Games: Extract animated character cutouts from rendered video sequences or cinematic footage. Feed the mask tracks into a game engine compositor or sprite pipeline for background replacement and asset isolation.
Content creation: Remove or replace backgrounds in video clips without a green screen setup. Isolate a subject using SAM 3.1 Video and composite them into a new environment in post-production, regardless of the original shooting or rendering conditions.
AI training data: Annotate video datasets automatically at scale. The per-object video mask output is directly usable as segmentation ground truth for video object detection and instance segmentation model training pipelines.

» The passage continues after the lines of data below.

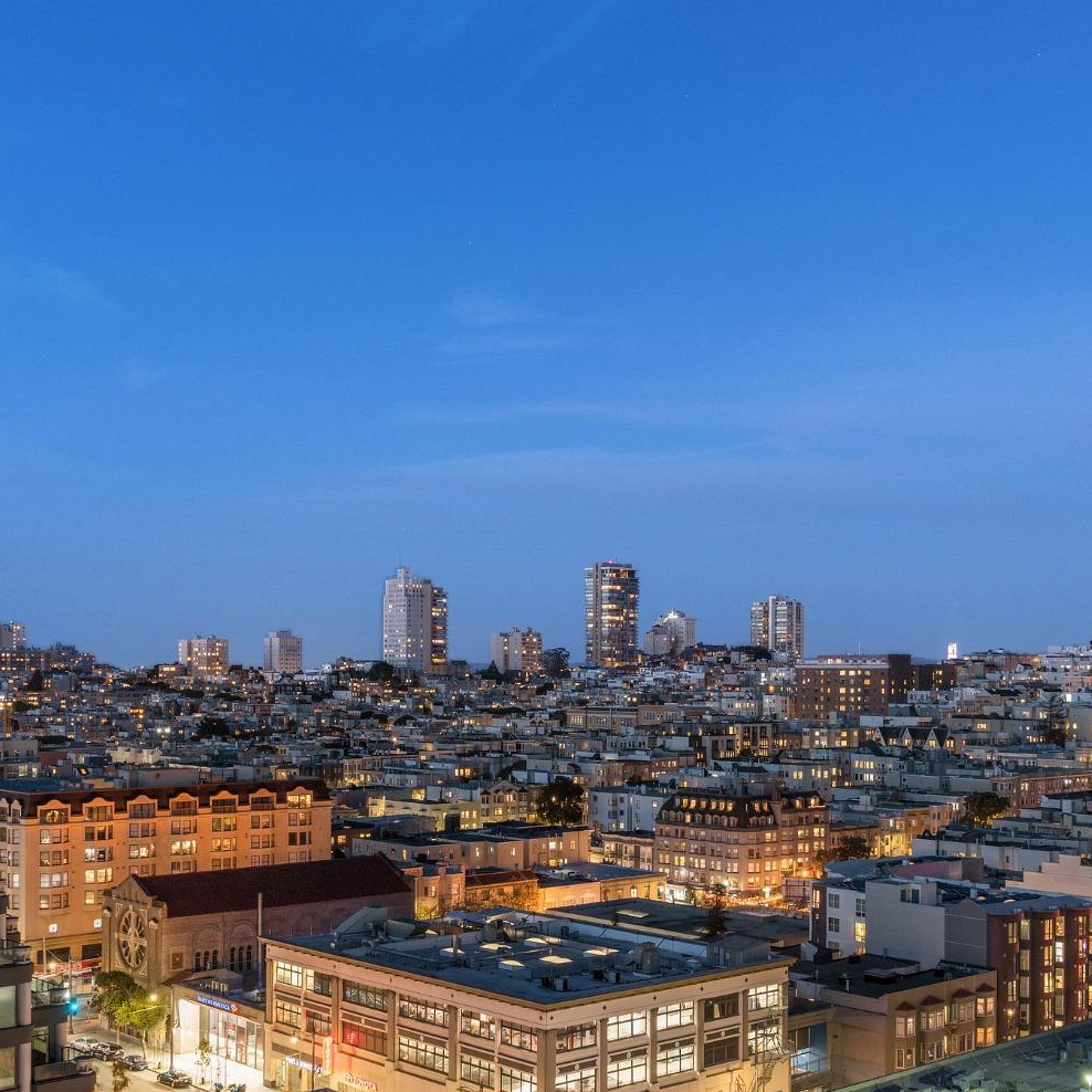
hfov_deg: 41.8
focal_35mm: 40
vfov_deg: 41.9
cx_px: 613
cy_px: 550
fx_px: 1428
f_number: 8
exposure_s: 3.2
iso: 400
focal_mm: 31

Motion design: Isolate animated elements from a generated or live-action clip to reuse them on new backgrounds, combine them with other assets, or apply per-object effects in a compositing tool.
Known Limitations
Specific or fictional object names cause detection failures. The model relies on broad visual categories. Prompts like "ice goblin", "crystal warrior", or highly specific descriptors return a "No objects detected" error. Use the nearest generic category: "character" instead of "ice goblin", "person" instead of a character name, "vehicle" instead of a fictional vehicle type.
Text prompt is required with no fallback. Unlike the image variant, SAM 3.1 Video has no auto-detection mode. Every job must include a text prompt. Jobs submitted without one will not run.
Maximum of 16 simultaneous object tracks per clip. Scenes with more than 16 matching objects are capped at 16 tracks. The model selects the 16 highest-confidence detections and ignores the remainder.
Output count is not directly controllable beyond the Max Objects cap. The model returns as many mask tracks as it detects up to the Max Objects limit. You cannot request exactly N tracks from a scene that contains more matching objects. Lower the Max Objects setting or raise the detection threshold to reduce the output count.
SAM 3.1 Video is a segmentation utility, not a generative model. It cannot generate video from a text prompt. An input video clip is always required. It is a step inside a pipeline, not the starting point of one.
Very fast motion or heavy scene cuts may reduce tracking accuracy. Frame-to-frame tracking works best on clips with smooth, consistent motion. Rapid camera cuts, extreme motion blur, or very low frame rates can cause track drift or lost detections between frames.
No fine-tuning or LoRA training is supported. SAM 3.1 Video is a third-party model available as-is on Scenario. Custom training is not available for this model.